§ 課題 1: 代官山を訪れた記事の内容を二文でまとめてください。
§ 課題 2: 代官山を訪れた記事を、最後の文の後から書き進めてください。

§ 本文:
_ _ _

2015.06.05

代官山《炙り鶏の旨辛オムライス》

やすこなオムライス 第五回

 

 都内はまだ梅雨入りもしていないというのに、天気予報ではすでに真夏日を報じていた五月下旬、日差しの強さに負けそうになりながら代官山へ降り立った。
 代官山というと、洗練された大人の街だという印象が強く、大学生の時は敬遠しがちだったが、今では年月が解決してくたのか、とっつきやすい街になった気もした。

 

 さて、代官山駅北口を出てすぐ、高層マンションも兼ね揃えた商業施設である代官山アドレスディセに今回のお目当てのアートはいる。
 それが天高く見上げている巨大な花のオブジェ、「エレクトリック・サンフラワー」だ。

 
img_daikan01
 

 夜になるとライトアップするらしいこちらは、見上げなければ見落としてしまいそうなのに、一度視界に入ると圧倒的な存在感を醸し出していて、思わず身構えるほどだ。

_ _ _

§ データブロック:
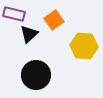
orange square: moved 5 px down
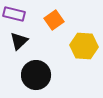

_ _ _

§ 記述解答 1: 五月下旬、強い日差しの中で代官山を訪れた筆者は、大学生の頃は敬遠しがちだったこの街が今ではとっつきやすくなったように感じている。代官山駅北口を出てすぐの代官山アドレスディセには今回のお目当てである巨大な花のオブジェ「エレクトリック・サンフラワー」があり、見上げなければ見落としそうなのに一度視界に入ると圧倒的な存在感を放っている。

§ 記述解答 2:
 作家のポーランド出身の建築家、ピオトル・コワルスキーは数学、科学にも精通していて、作風も多岐にわたっていたという。
 確かによく見ると、花弁を模った部分など、数学的に計算つくされているような完璧さが感じられた。
 花弁だけなく、ゆるくカーブしているつくしのような茎の部分なども、きっと緻密に設計されたものなのだろう、建築のことはよくわからないが、素人目にもそう映った。

 
img_daikan02
 

 アドレス・ディセを下っていく途中、「オーロラ」は木々の木漏れ日の中立っている。

 

 中目黒駅にも作品がある、フランス出身のジャン=フランソワ・ブランの作品でもあるこちらは、とにかく謎だ。
 オーロラという題名といわれると、カラフルで緩やかな印象を持つが、この「オーロラ」はいい意味で価値観をぶち壊してくれる。

 
img_daikan03
 

 円形の黄色いオブジェが9つ。積み上げられただけのようにも思えるそれは、絶妙なバランスでまっすぐと立っている。
 オーロラを実際に見たことはないが、彼には大自然のオーロラがこう見えたのだろうか?と無理やり自分を納得させた。もちろんいい意味で。

 

 階段を上るとユニークなエレベーター棟に遭遇した。逢坂卓郎の「にじ色の方位」である。

 
img_daikan04
 

 ぐるっと回っていると、絶妙なタイミングで風が吹き、周囲の新緑と相まって変わる色彩を楽しむことができた。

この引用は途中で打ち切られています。